Apart from ransomware leading the attacks in 2020, manufacturing organizations were faced with an onslaught of ransomware and other attacks last year. The manufacturing industry overall was the second most targeted, followed by finance and insurance, having been the eighth most targeted industry in 2019. This may have been driven by the interest that malicious actors have in targeting infrastructure with connections to operational technology (OT).
Similarly, energy jumped from ninth place in 2019 to third place in 2020, further underscoring attackers’ focus on ICS incidents and OT-connected organizations last year.
In December, Dragos and IBM Security X-Force carried out research that revealed an increase in disruptive ransomware attacks on OT environments, with the manufacturing and utilities sectors identified as the most targeted. At the time, the two companies estimated that the threat of attacks to ICS incidents and OT-connected networks is likely to increase, as future attacks build on ransomware such as EKANS, capable of disrupting industrial processes, the two companies said. The trend is also driven by the pressure on companies to publicly report incidents of compromise.

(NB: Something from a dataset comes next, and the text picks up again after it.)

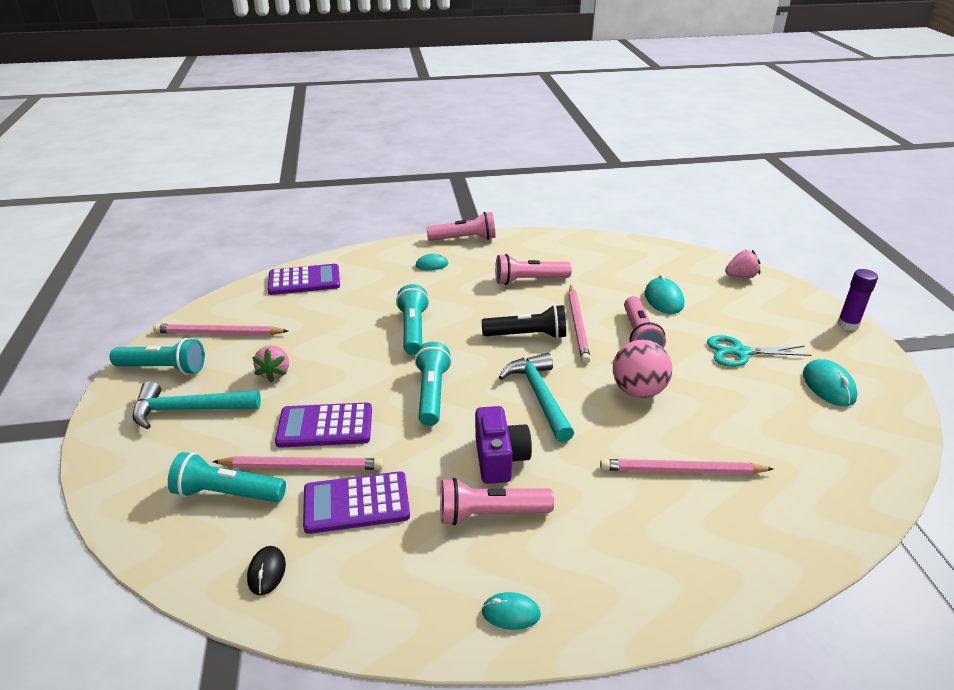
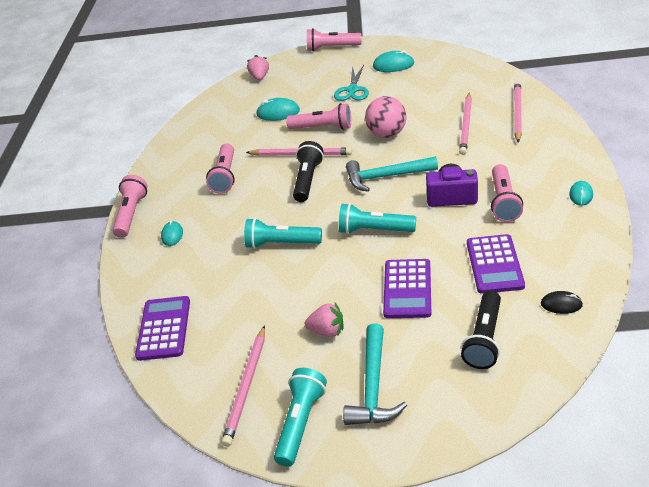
camera: 75 degrees left, 5 degrees up
turquoise flashlight [168,452,286,502] -> black flashlight [461,291,501,369]
pink pencil [212,456,384,470] -> pink pencil moved to [514,81,522,143]
purple glue stick [837,269,878,331] -> pink flashlight [307,28,362,52]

X-Force detected sophisticated attackers using targeted spear phishing campaigns in attacks against manufacturing businesses and NGOs involved in the COVID-19 vaccine supply chain. In mid-2020, X-Force uncovered a global phishing campaign that reached more than 100 high ranking executives in management and procurement roles for a task force acquiring personal protective equipment (PPE) in the battle against the COVID-19 virus.
In 2020, healthcare ranked as the seventh most attacked industry, recording 6.6 percent of all attacks on the top ten industries, up from tenth place and 3 percent of attacks in 2019. This is an appreciable jump, reflecting the heavy targeting that healthcare received during the COVID-19 pandemic, from ransomware attacks to threat actors targeting COVID-related research and treatments. Nearly 28 percent of attacks on healthcare were ransomware.
X-Force analysis of public breach data indicates that ransomware-related data leaks made up 36 percent of public breaches in 2020. Last year, thirty-three percent of the attacks on government organizations were ransomware attacks, with nearly 50 percent of ransomware attacks that X-Force observed on government entities in 2020 from Sodinokibi threat actors.
IBM Security X-Force observed that 31 percent of attacks in 2020 occurred in the European region, up significantly from 21 percent in 2019. Europe bore the brunt of most cyber attacks compared to any other region, with ransomware rising as the top culprit. In addition, Europe saw more insider threat attacks than any other region, seeing twice as many such attacks as North America and Asia combined.
IBM does not hold much hope for the year ahead. The risk surface will continue to grow, with thousands of new vulnerabilities likely to be reported in both old and new applications and devices. In addition, double extortion for ransomware will likely persist through 2021, as attackers publicly leak data on ‘name and shame’ sites increasing their ability to command high prices for ransomware infections.
Threat actors are likely to shift their sights to different attack vectors with targeting of Linux systems, OT, IoT devices and cloud environments expected to continue. As targeting of these systems and devices becomes more advanced, threat actors may rapidly shift efforts, especially following any high-profile incident.